-- PROBLEM --
Write each line out a second time, exactly as shown below.

[SUPPLIED RECORDS]

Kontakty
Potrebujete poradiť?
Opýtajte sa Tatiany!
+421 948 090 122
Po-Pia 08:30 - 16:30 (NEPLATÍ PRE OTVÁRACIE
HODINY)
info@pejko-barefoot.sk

[/SUPPLIED RECORDS]

-- TASK OUTPUT --
Kontakty
Potrebujete poradiť?
Opýtajte sa Tatiany!
+421 948 090 122
Po-Pia 08:30 - 16:30 (NEPLATÍ PRE OTVÁRACIE
HODINY)
info@pejko-barefoot.sk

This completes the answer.